Blog Post

What Mark Will the Crisis Leave?

Bruegel Director Jean Pisani-Ferry writes about the prospects for post-crisis growth in the world economy in a column published in both the French newspaper Le Monde and the German newspaper Handelsblatt. He explains that the decrease in the labor force and the reduction of capital stock will likely lead to a much slower recovery in […]

By: Date: September 26, 2009 Topic: Global Economics & Governance

Bruegel Director Jean Pisani-Ferry writes about the prospects for post-crisis growth in the world economy in a column published in both the French newspaper Le Monde and the German newspaper Handelsblatt. He explains that the decrease in the labor force and the reduction of capital stock will likely lead to a much slower recovery in mature economies in Europe and the United States.
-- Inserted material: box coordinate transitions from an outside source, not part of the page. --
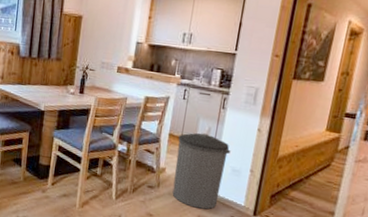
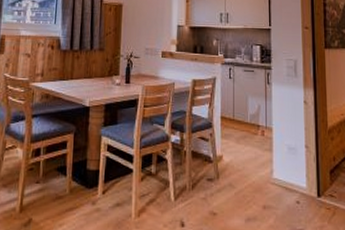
trash can: present [172,133,231,209] -> none [231,112,283,197]

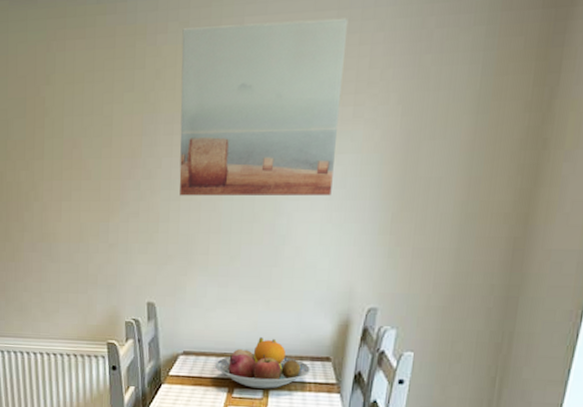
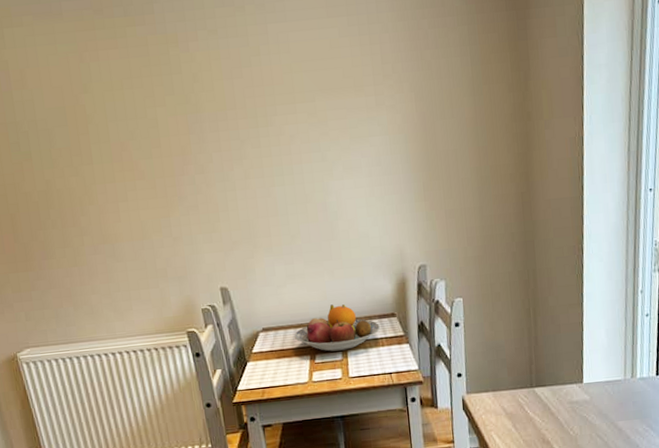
wall art: present [179,17,349,196] -> none [212,22,370,186]

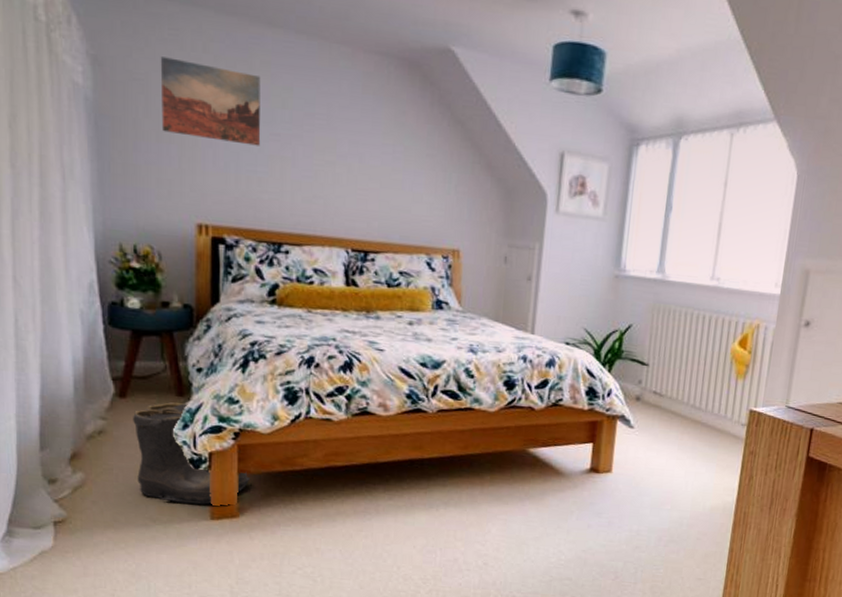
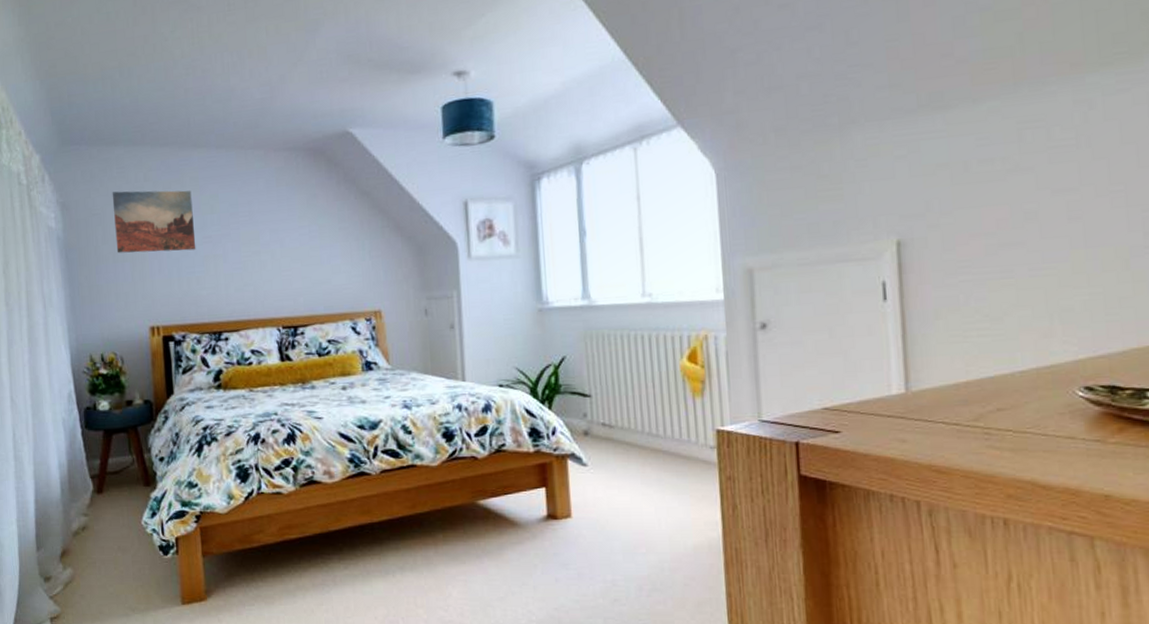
boots: present [133,402,251,505] -> none [109,493,214,590]

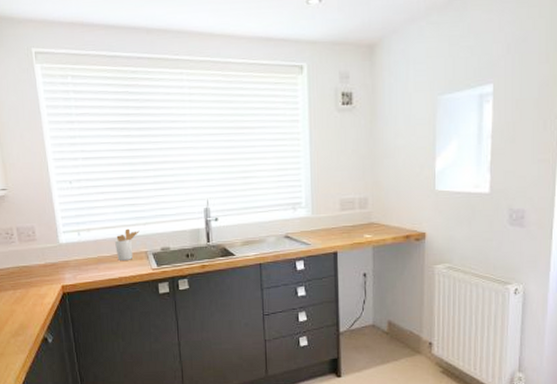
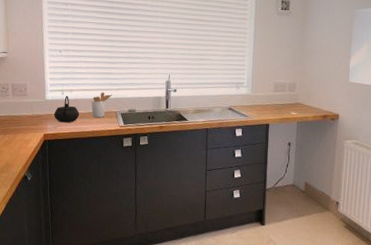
kettle: none [70,236,102,270] -> present [53,95,80,123]

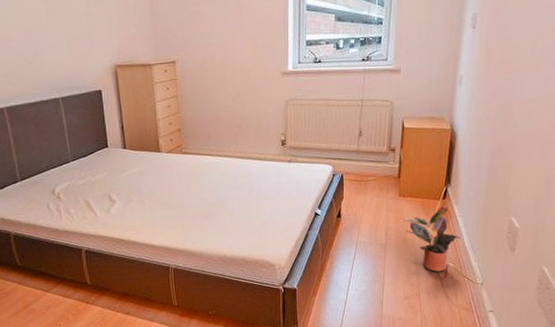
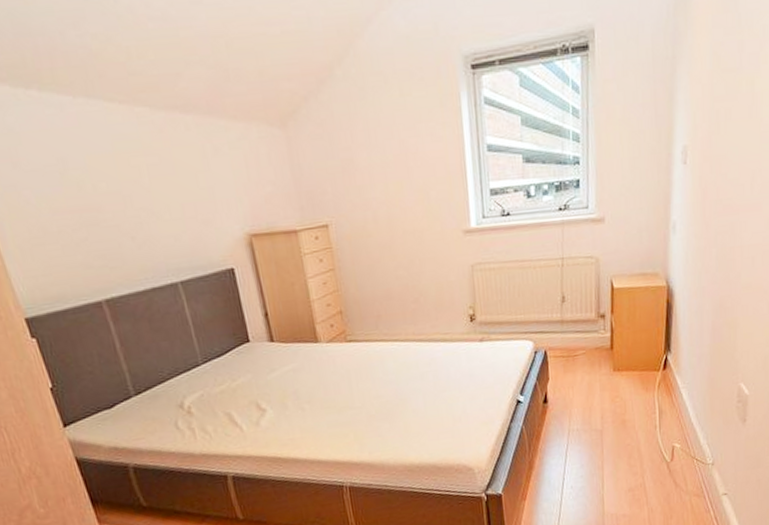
potted plant: present [403,204,461,272] -> none [620,375,686,456]

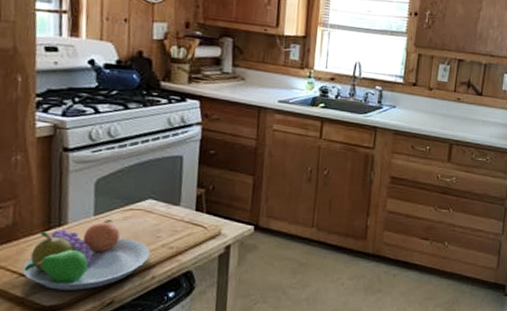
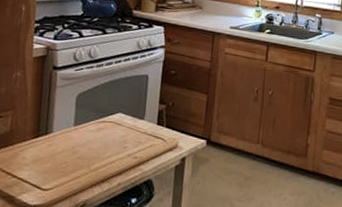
fruit bowl: present [22,220,151,290] -> none [14,130,118,193]

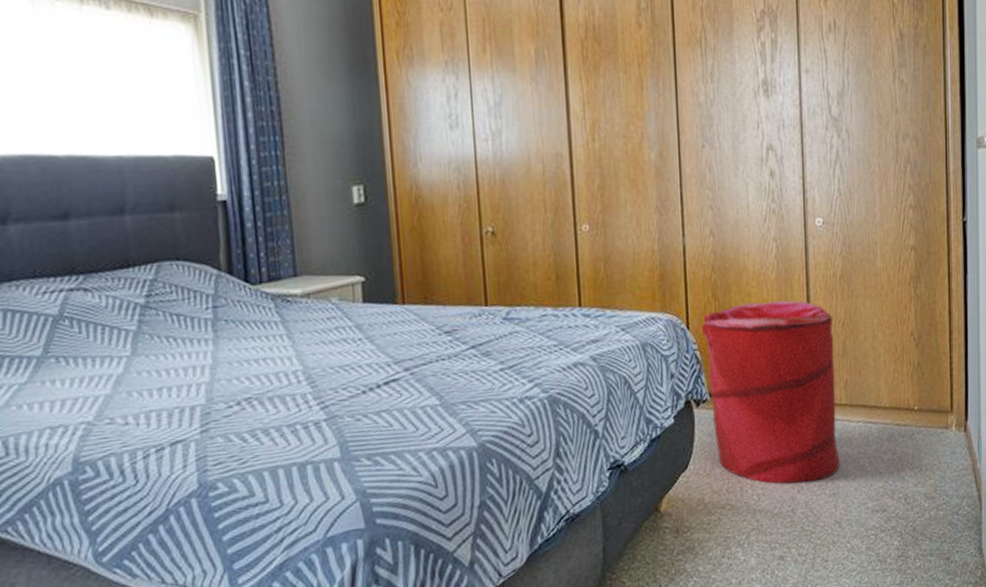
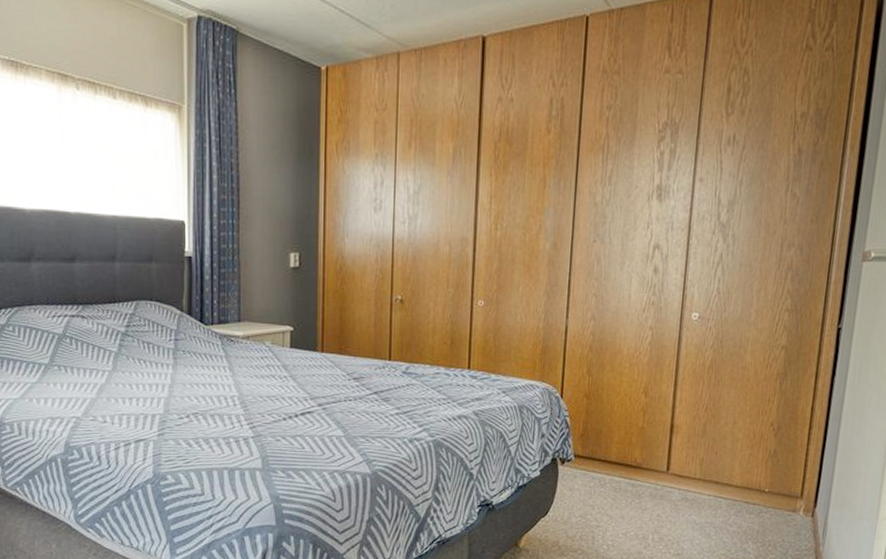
laundry hamper: present [701,300,840,484] -> none [573,381,697,541]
The approach from Europe and the U.S. has differed thus far, Pisani-Ferry writes, but they must both act proactively to ensure a smooth recovery.

The crisis is not yet behind us but the climate of depression which had hovered over the winter is showing signs of lifting. Financial conditions have improved markedly and, even if it is very hard to know to what extent they have been implemented, recovery plans have started to have an impact. As for international trade, which plunged and had thereby caused the crisis to spread, it is now effectively the engine of the upturn. However unbearable it may seem to those who are losing their jobs, there are grounds for optimism about immediate prospects.
It is therefore time to look a little further afield and to ask what mark the crisis will leave on the years to come. Experience does not give us cause to be sanguine. Several papers, for example one very recently by the IMF, have shown that financial crises leave deep wounds. Not only does government debt balloon, not only are production losses of recession years not recouped, but output levels drop over the long term. Once the shock of the crisis and the subsequent rebound is over, output generally settles on a growth path which is parallel to what it was previously, but one notch lower.
The reasons for the slippage are numerous. First, there is the permanent sidelining of workers deprived of their jobs – sometimes encouraged by early retirement schemes – and the structural nature of the rise in unemployment. Crises disrupt whole sectors of the economy and restructuring implies longer job searches between employment and thus on average higher unemployment. Second, there is the collapse of firms and the fact that those which have survived have cut their investments, so reducing the available capital stock. Third, there is the contraction of the financial sector and the fact that someone working in this sector finding another job may have a greater social utility but will definitely have lower productivity, at least at the outset. All in all, it is not uncommon for a serious banking crisis to trigger a permanent drop in GDP of the order of five percentage points or more.
A step down of that magnitude may have a limited impact on a fast-growing economy. For an emerging country, it may often represent no more than the loss of a few months. But for the mature economies of Europe, five points amounts to a reverse of two or three years with a corresponding drop in tax revenue, a hole in the budget, inevitable belt-tightening measures, rows over who bears how much of the burden and, last but not least, the risk of a vicious circle of stagnation. The danger for Europe is that it may suffocate tomorrow under the weight of the burden left over from the crisis. .
Of course not everyone is in the same boat. Given the size and the state of the financial-services sector in the UK, the problem is more serious there than in France where the recession has been shorter and less brutal. It may very well be especially tough in Spain where growth relied on immigration and real estate. But attitudes differ. Europeans remember vividly the errors of the past. Since the middle of the 1970s essentially every shock has resulted in a deterioration of its prospects, in general without economic policy having anticipated this. This time people are swearing that they will not be caught out again and are starting to prepare for the tough times. Americans, who have never known the same trauma, have the opposite mindset. They do not believe in a permanent rise in unemployment and expect the recovery to
return economy to the same trajectory as before. In consequence, they are not readying themselves to spend as much.
Who is right and who is wrong ? The danger for the US is to underestimate the size of their problems and for Europe to be caught up in a self-fulfilling prophecy. Neither of these two stances is helpful. The US should for once relent and draw a lesson from international experience. As for Europe, rather than wallowing in self-pity, it should use its pessimism as a lever for action. Whether it is labour markets, education, the efficiency of public spending or the reconstruction of a financial system capable of supporting economic development, there is no lack of reforms to choose from if it wants to boost the growth potential of its economies.